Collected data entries

━━━━━━━━━━━━━━━━

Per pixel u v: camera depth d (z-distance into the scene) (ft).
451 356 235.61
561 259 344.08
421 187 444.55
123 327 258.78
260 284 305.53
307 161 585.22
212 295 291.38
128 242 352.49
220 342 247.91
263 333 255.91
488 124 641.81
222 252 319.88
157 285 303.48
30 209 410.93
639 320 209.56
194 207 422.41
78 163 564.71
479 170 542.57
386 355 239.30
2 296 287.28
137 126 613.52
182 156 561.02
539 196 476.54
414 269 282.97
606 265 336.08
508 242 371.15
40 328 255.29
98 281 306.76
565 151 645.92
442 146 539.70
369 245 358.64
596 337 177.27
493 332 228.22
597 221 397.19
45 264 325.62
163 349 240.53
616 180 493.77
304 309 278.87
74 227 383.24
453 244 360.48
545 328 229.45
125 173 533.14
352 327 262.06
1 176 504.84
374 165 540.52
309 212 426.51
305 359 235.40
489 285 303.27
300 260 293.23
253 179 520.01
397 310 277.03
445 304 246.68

━━━━━━━━━━━━━━━━

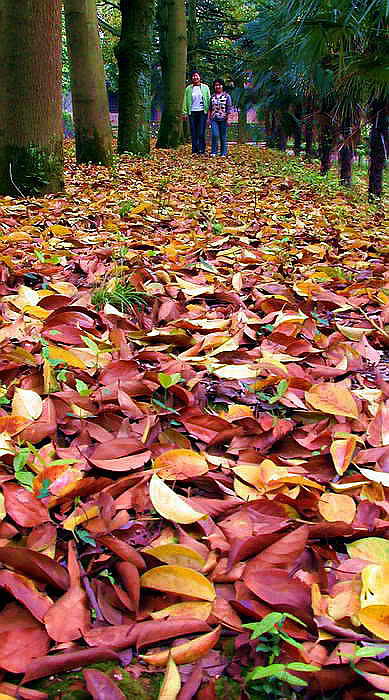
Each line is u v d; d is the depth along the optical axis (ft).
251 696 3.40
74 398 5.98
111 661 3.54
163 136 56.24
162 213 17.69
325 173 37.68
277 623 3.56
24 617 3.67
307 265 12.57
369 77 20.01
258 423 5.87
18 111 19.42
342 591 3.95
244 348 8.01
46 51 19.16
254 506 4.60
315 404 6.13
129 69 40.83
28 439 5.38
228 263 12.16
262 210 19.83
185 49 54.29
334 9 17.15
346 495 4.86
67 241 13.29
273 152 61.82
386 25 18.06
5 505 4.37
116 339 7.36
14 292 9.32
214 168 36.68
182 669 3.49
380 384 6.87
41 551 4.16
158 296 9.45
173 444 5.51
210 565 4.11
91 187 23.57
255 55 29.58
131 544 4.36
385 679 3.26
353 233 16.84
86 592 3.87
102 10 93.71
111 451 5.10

━━━━━━━━━━━━━━━━

▶ _What is expected_: Taking the entries above, restate exactly those lines that fall between the line with "1 176 504.84" and the line with "445 304 246.68", keeping both of those lines too.

▶ _Your solution_:
1 176 504.84
374 165 540.52
309 212 426.51
305 359 235.40
489 285 303.27
300 260 293.23
253 179 520.01
397 310 277.03
445 304 246.68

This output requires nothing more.